Ohio doctors weighing state certification to allow them to write prescriptions for medical marijuana

CLEVELAND - On September 8 Ohio residents will be able to legally buy medical marijuana with a prescription. Whether they're able to find a doctor certified to write a prescription for it remains to be seen.

Two of the three companies approved to offer the two-hour educational course for interested doctors said the interest has been low.

"I think there's a stigma associated with the word marijuana and I think doctors are concerned," said Dr. Laurel Matthews, M.D. of Brecksville. "They're concerned they're going to create a dark shadow over their practice."

Dr. Matthews completed the course and is going to be voluntarily taking a 13-hour course but she still isn't sure she will seek the state certification to write prescriptions.

"Quite frankly I'm not even sure that the economics are going to support it," she said. "First of all you have to pay a $1,000 fee right off the bat to be allowed to recommend marijuana, for the licensing. The sounds like a punitive fee to me."

"I think that's a deterrent in and of itself, you don't even know if you're even going to see one patient. Then the question is what is the revenue stream? Will it be reimbursable through insurance, what's the reasonable cost to charge for these services," she said.

Matthews said a lot of concerns among physicians could be eased by medical leaders.

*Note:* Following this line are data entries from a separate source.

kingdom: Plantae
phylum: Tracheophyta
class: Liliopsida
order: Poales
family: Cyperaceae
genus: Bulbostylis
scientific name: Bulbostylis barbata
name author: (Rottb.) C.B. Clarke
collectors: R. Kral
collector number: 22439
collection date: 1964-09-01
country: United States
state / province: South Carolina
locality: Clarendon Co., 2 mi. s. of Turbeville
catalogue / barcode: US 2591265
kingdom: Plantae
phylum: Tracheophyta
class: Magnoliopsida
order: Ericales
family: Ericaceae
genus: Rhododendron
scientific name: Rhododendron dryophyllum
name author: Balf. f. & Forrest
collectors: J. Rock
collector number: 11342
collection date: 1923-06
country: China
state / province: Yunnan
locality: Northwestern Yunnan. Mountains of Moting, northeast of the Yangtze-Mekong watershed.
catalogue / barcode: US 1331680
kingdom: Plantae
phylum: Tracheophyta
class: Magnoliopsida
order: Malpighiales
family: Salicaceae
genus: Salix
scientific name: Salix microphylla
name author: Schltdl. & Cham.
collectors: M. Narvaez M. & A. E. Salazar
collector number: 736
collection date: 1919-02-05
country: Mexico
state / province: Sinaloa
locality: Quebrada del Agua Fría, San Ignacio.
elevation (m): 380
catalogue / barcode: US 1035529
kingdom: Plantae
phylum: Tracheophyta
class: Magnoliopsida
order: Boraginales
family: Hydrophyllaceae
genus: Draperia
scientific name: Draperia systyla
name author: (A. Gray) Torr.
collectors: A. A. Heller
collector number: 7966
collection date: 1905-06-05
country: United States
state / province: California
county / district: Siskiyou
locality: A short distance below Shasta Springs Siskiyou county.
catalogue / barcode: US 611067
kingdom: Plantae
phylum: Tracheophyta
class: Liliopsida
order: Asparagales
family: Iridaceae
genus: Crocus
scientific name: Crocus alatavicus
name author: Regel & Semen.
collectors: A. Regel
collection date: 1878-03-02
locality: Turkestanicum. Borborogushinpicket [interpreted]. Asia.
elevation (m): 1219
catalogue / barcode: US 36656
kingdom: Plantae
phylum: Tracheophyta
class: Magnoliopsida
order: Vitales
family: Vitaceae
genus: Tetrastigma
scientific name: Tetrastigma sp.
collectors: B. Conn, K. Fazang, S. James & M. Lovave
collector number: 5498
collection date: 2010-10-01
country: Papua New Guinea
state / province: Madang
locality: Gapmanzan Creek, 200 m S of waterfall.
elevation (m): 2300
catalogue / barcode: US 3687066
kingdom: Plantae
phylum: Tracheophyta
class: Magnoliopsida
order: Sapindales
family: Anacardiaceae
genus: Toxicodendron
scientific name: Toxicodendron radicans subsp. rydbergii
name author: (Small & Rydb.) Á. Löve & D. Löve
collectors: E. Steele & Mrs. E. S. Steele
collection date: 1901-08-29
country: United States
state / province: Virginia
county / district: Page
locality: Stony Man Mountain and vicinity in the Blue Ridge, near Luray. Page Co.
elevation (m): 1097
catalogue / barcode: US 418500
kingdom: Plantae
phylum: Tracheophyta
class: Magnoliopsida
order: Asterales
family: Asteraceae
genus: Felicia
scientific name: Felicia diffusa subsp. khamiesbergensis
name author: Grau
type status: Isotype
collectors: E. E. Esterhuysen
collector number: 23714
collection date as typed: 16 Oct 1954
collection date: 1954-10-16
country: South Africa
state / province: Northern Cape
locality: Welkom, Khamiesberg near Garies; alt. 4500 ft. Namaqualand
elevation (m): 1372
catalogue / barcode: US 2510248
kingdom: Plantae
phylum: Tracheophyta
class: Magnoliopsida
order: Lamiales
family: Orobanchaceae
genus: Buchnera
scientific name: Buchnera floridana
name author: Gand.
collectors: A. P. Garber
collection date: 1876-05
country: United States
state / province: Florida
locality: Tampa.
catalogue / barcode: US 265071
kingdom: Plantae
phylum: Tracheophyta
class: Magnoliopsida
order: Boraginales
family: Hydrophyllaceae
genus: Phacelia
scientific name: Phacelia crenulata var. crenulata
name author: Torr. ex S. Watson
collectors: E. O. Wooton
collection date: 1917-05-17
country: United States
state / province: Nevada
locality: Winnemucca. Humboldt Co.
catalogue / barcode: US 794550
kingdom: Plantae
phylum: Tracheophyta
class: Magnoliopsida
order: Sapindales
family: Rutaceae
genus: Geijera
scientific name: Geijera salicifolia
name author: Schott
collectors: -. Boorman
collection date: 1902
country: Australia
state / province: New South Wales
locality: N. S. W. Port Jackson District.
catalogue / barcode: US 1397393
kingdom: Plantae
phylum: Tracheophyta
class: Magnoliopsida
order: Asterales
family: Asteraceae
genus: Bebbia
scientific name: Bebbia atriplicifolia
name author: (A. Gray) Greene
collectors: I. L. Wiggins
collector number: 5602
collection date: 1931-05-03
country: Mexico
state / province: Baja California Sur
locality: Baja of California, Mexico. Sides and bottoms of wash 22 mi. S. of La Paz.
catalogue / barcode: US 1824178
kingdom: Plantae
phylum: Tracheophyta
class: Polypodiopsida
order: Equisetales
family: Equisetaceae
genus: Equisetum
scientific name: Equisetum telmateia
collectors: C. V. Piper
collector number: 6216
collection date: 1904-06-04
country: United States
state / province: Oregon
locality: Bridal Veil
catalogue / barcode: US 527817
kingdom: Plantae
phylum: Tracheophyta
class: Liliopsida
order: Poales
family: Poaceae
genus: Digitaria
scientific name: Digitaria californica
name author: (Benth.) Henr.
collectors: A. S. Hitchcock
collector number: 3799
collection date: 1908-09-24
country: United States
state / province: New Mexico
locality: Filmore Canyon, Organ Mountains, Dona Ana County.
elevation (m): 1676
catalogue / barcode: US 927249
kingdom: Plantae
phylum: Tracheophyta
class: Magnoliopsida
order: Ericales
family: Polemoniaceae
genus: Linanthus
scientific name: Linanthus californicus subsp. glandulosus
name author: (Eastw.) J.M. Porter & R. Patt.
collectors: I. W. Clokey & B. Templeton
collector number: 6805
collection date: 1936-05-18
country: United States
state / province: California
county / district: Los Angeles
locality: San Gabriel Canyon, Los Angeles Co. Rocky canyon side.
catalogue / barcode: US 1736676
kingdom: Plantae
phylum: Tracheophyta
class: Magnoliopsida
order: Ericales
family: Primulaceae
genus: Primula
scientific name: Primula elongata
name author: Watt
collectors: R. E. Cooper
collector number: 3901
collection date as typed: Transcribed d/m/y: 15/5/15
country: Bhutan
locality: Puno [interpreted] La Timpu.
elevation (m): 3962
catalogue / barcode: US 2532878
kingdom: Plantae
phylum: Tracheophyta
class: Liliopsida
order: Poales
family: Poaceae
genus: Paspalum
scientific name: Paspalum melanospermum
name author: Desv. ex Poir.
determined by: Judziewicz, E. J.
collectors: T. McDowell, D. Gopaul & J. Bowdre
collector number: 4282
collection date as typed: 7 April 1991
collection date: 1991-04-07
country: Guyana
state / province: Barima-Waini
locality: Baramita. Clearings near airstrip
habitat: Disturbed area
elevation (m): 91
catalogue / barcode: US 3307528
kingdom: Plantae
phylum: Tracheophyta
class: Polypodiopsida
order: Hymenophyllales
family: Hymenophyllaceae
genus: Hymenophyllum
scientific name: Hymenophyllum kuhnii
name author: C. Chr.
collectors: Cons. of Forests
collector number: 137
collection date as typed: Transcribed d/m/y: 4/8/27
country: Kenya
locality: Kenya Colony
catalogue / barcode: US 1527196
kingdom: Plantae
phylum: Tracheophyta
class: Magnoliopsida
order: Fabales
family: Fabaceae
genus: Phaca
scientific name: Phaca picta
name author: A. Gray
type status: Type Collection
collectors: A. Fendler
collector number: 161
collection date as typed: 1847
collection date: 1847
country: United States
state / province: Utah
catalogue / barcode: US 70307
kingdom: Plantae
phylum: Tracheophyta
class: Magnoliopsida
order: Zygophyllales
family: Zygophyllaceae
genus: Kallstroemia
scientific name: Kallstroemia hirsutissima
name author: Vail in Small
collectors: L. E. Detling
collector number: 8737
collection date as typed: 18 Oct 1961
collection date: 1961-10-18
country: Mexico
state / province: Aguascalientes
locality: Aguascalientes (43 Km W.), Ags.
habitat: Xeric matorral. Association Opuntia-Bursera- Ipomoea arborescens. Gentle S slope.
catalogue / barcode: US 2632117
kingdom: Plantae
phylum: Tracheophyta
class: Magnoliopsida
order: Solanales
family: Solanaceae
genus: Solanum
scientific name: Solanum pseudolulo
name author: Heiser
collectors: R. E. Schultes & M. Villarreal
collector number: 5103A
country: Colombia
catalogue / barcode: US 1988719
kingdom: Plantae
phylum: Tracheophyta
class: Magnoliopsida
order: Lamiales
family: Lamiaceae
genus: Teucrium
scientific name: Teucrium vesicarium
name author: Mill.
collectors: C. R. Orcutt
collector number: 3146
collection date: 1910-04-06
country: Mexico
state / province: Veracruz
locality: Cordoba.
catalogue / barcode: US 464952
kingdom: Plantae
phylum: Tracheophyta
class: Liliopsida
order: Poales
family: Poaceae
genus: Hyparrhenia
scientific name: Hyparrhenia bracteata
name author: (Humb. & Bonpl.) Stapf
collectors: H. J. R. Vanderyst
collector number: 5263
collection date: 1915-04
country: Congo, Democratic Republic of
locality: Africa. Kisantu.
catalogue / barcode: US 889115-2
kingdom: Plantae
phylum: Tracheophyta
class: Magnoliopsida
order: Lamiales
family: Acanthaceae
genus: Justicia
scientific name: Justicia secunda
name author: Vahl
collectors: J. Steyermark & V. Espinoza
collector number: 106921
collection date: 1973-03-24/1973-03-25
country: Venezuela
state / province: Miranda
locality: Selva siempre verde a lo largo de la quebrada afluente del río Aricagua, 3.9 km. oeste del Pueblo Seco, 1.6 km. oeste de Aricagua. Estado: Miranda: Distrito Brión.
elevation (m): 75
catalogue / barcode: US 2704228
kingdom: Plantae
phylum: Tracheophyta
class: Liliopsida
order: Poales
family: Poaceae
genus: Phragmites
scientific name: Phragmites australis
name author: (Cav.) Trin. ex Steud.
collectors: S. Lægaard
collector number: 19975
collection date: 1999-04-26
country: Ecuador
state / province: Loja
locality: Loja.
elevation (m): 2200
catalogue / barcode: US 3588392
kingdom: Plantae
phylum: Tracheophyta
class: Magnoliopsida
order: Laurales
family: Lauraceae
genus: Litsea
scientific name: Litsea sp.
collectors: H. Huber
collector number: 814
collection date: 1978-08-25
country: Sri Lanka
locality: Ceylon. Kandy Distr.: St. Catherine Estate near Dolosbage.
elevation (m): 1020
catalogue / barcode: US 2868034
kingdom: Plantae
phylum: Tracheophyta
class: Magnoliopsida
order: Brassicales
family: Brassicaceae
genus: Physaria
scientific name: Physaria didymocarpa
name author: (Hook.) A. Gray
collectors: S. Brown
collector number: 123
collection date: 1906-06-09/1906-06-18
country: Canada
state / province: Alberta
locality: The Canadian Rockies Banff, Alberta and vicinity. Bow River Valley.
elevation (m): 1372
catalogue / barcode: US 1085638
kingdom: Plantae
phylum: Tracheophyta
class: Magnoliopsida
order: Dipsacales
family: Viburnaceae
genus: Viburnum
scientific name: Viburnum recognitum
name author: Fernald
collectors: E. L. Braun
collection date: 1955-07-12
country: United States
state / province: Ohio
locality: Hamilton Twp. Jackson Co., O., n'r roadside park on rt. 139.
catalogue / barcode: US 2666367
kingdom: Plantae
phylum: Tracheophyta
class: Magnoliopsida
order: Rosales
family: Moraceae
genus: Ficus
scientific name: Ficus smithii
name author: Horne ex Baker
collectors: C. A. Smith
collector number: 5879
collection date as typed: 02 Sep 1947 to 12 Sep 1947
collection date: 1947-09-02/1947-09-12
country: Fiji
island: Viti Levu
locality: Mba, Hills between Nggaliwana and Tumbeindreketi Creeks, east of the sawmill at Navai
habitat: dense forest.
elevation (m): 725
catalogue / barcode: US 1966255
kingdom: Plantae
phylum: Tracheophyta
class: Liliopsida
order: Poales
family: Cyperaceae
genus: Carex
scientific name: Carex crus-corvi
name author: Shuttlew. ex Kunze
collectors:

"Some degree of reassurance coming down from the medical board that they're not looking to be punitive towards doctors that embrace this new potential remedy for treating pain and other conditions," she said would help. "I think that doctors are concerned about oversight, getting in trouble with the medical board, threat to their practice."

Dr. Matthews, who is also a lawyer, believes many doctors also don't fully understand the possible uses of medical marijuana. She would like to see all doctors take the course whether they are going to be a provider or not and she'd like to see those certified to write prescriptions to take more than the two-hour course the state requires.

"Based on a two-hour class I wouldn't feel comfortable recommending it to any particular patient," she said. "I think I'd be comfortable determining who is a good candidate but as to dosing I think there are some complexities because a lot of patients are on opiates and so there need to be dose adjustments."

"I think there's going to be subtleties and complexities and before I would contemplate prescribing for patients or recommending for patients I feel like more education's required which is why I signed up for it."